Single-node deployment means each component has one node. A single replica for KV is sufficient.
The KV service didn’t start, try starting it manually.
It seems that TiKV has a welcome message, which indicates it has started. Use the display command to check the cluster status.
Re-executed and it’s no longer stuck at TiKV, but now it’s stuck at the following. Could it be that starting the cluster is related to the network? Accessing from the local machine.
Monitor the server resource status.
Is the disk sufficient, but the memory not enough?
Bro, you’re planning to set up a TiDB with 4GB of RAM? It won’t even start. Even laptops now come with 16GB of RAM.
[root@hdty-dmdca log]# tiup cluster start tidb-cluster
tiup is checking updates for component cluster …
Starting component cluster
: /data/components/cluster/v1.13.1/tiup-cluster start tidb-cluster
Starting cluster tidb-cluster…
- [ Serial ] - SSHKeySet: privateKey=/data/storage/cluster/clusters/tidb-cluster/ssh/id_rsa, publicKey=/data/storage/cluster/clusters/tidb-cluster/ssh/id_rsa.pub
- [Parallel] - UserSSH: user=tidb, host=172.16.60.94
- [Parallel] - UserSSH: user=tidb, host=172.16.60.94
- [Parallel] - UserSSH: user=tidb, host=172.16.60.94
- [Parallel] - UserSSH: user=tidb, host=172.16.60.94
- [Parallel] - UserSSH: user=tidb, host=172.16.60.94
- [Parallel] - UserSSH: user=tidb, host=172.16.60.94
- [Parallel] - UserSSH: user=tidb, host=172.16.60.94
- [Parallel] - UserSSH: user=tidb, host=172.16.60.94
- [ Serial ] - StartCluster
Starting component pd
Starting instance 172.16.60.94:2379
Start instance 172.16.60.94:2379 success
Starting component tikv
Starting instance 172.16.60.94:20160
Starting instance 172.16.60.94:20162
Starting instance 172.16.60.94:20161
Start instance 172.16.60.94:20160 success
Start instance 172.16.60.94:20161 success
Start instance 172.16.60.94:20162 success
Starting component tidb
Starting instance 172.16.60.94:4000
Start instance 172.16.60.94:4000 success
Starting component tiflash
Starting instance 172.16.60.94:9000
Start instance 172.16.60.94:9000 success
Starting component prometheus
Starting instance 172.16.60.94:9090
Start instance 172.16.60.94:9090 success
Starting component grafana
Starting instance 172.16.60.94:3000
Start instance 172.16.60.94:3000 success
Starting component node_exporter
Starting instance 172.16.60.94
Start 172.16.60.94 success
Starting component blackbox_exporter
Starting instance 172.16.60.94
Start 172.16.60.94 success
- [ Serial ] - UpdateTopology: cluster=tidb-cluster
Started cluster tidb-cluster
successfully
[root@hdty-dmdca log]#
After running it a few more times, it actually started up.
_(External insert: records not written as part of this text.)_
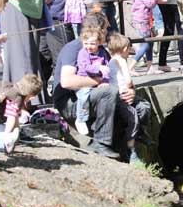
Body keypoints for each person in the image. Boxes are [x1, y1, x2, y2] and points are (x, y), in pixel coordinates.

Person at [53, 12, 148, 159]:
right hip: (73, 103)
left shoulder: (101, 50)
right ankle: (100, 143)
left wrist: (130, 91)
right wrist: (97, 81)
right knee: (108, 92)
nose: (108, 34)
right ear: (98, 30)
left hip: (97, 95)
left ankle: (129, 148)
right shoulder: (74, 48)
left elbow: (115, 75)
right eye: (106, 30)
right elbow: (66, 81)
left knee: (141, 106)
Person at [107, 33, 153, 162]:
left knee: (143, 107)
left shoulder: (111, 61)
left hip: (121, 94)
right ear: (125, 49)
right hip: (123, 96)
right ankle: (131, 148)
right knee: (139, 112)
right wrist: (130, 86)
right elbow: (128, 80)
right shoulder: (121, 60)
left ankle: (141, 133)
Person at [0, 74, 43, 154]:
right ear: (31, 97)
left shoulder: (6, 84)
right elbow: (11, 117)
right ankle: (2, 144)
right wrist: (7, 135)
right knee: (5, 135)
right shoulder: (16, 99)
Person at [127, 0, 163, 76]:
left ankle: (150, 66)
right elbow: (149, 4)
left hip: (143, 19)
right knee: (146, 43)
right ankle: (131, 65)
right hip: (141, 20)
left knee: (149, 43)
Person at [74, 26, 110, 135]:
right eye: (86, 43)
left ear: (99, 42)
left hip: (98, 80)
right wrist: (98, 68)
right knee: (84, 95)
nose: (89, 47)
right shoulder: (83, 53)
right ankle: (80, 119)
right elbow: (85, 66)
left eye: (92, 44)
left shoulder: (103, 52)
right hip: (85, 80)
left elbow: (108, 67)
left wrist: (105, 81)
With 4GB of memory, check the memory usage after you start up. I estimate that you will soon be unable to connect to the machine. Once the memory is used up, you won’t even be able to connect remotely.
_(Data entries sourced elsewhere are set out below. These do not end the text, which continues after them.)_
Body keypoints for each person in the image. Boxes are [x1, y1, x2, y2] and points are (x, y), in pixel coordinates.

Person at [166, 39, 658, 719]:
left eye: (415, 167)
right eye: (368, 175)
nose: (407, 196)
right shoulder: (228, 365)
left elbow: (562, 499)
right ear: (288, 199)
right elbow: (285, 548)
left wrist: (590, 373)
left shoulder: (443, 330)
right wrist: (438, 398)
[root@hdty-dmdca log]# free -m
total used free shared buff/cache available
Mem: 4675 3904 125 50 645 437
Swap: 8191 6571 1620
[root@hdty-dmdca log]#
The configuration is too low. I encountered the same problem before. You can refer to the following link: 快速上手TiDB--在单机上模拟部署生产环境集群--启动失败 - #21,来自 有猫万事足 - TiDB 的问答社区
There is still 600M available, and 6G of swap has been used.